**WHAT YOU ARE ASKED TO DO**
An exact copy of the data is needed, but without any of its images.

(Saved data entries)
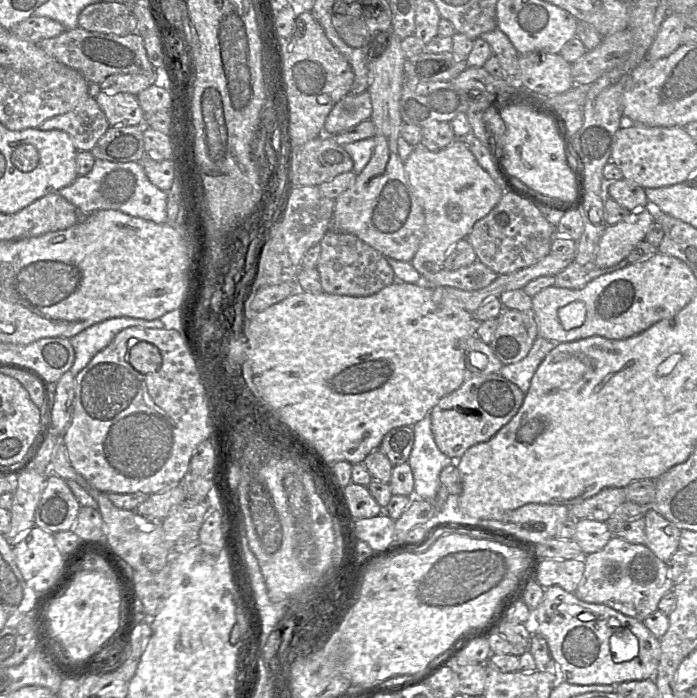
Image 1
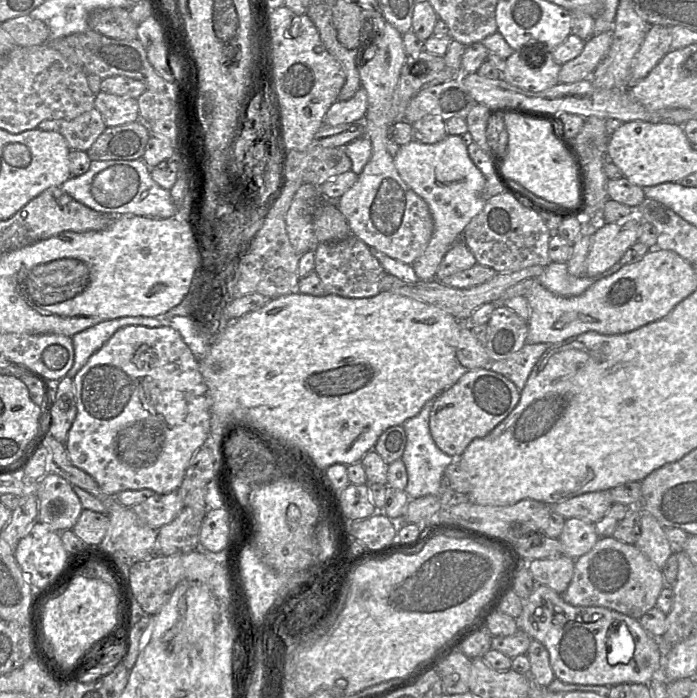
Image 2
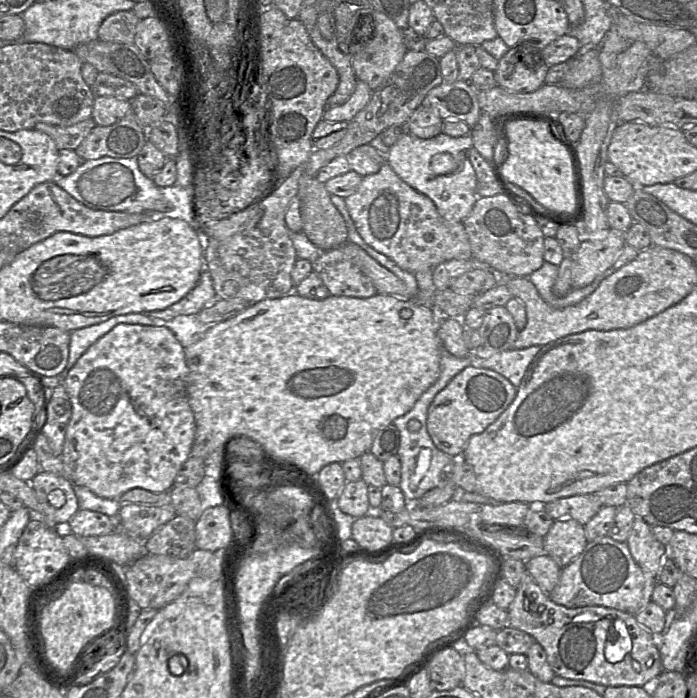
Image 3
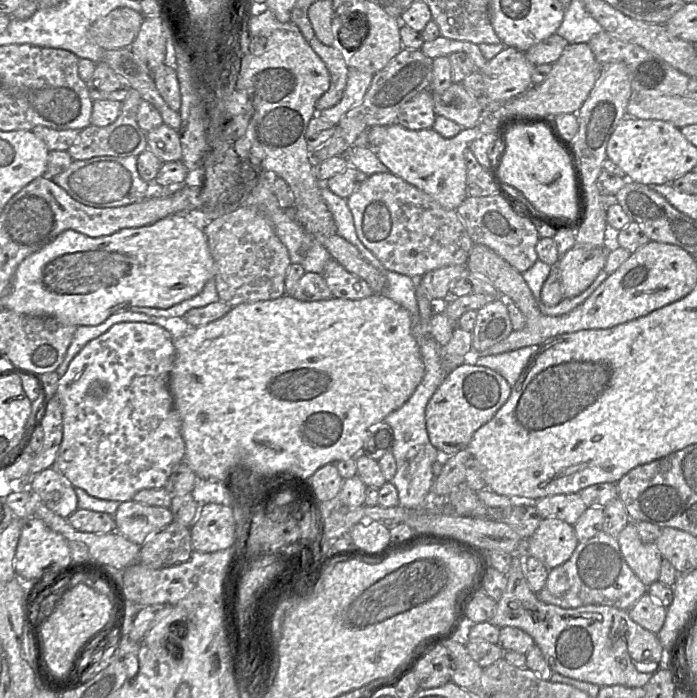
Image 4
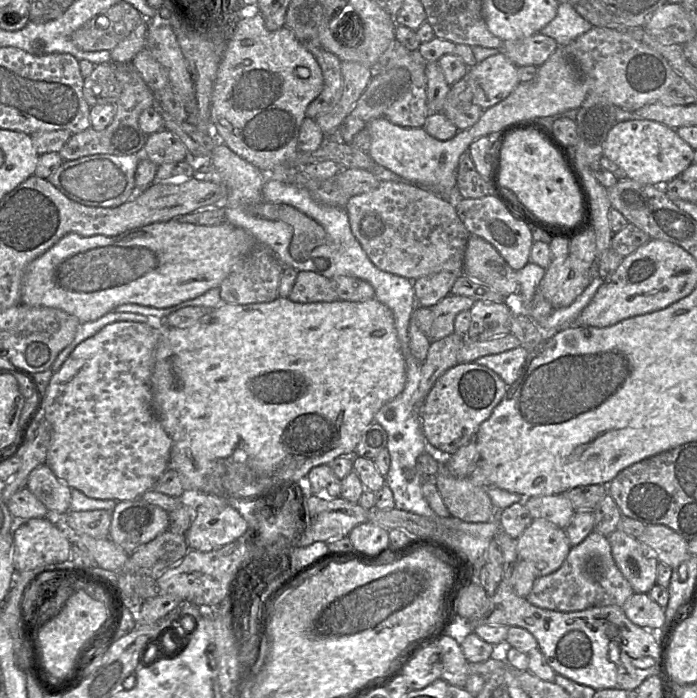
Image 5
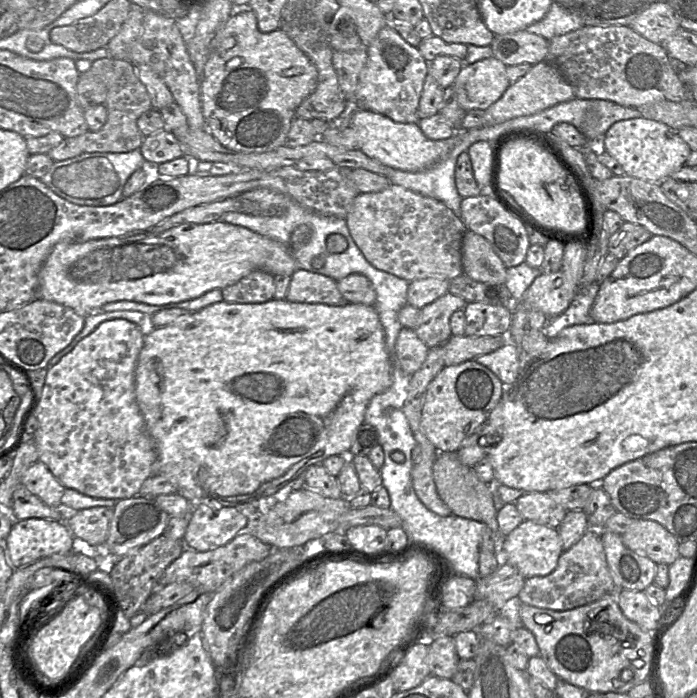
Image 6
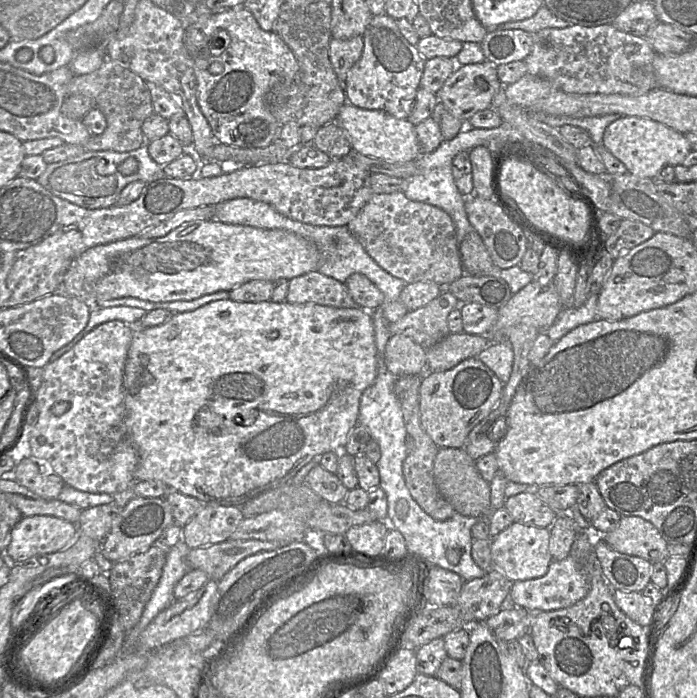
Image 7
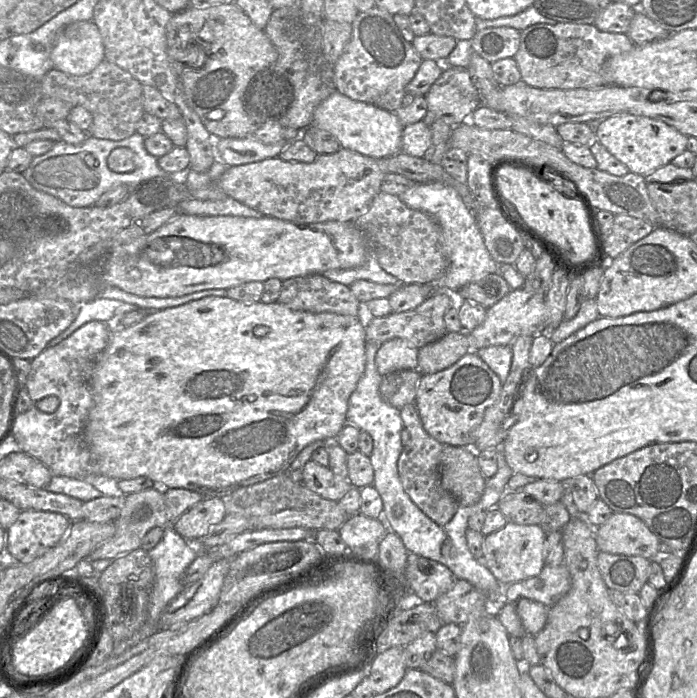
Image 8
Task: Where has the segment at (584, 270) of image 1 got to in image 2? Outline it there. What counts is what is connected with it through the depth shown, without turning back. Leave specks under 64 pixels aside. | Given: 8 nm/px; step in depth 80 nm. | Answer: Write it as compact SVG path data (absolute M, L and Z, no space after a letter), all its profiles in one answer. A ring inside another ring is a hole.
M551 262L537 279L542 286L555 295L574 297L581 295L595 282L614 274L622 267L623 265L616 263L610 269L596 276L575 277L568 273L567 263Z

**ANSWER TO THIS EXERCISE**
Image 1
Image 2
Image 3
Image 4
Image 5
Image 6
Image 7
Image 8
Task: Where has the segment at (584, 270) of image 1 got to in image 2? Outline it there. What counts is what is connected with it through the depth shown, without turning back. Leave specks under 64 pixels aside. | Given: 8 nm/px; step in depth 80 nm. | Answer: Write it as compact SVG path data (absolute M, L and Z, no space after a letter), all its profiles in one answer. A ring inside another ring is a hole.
M551 262L537 279L542 286L555 295L574 297L581 295L595 282L614 274L622 267L623 265L616 263L610 269L596 276L575 277L568 273L567 263Z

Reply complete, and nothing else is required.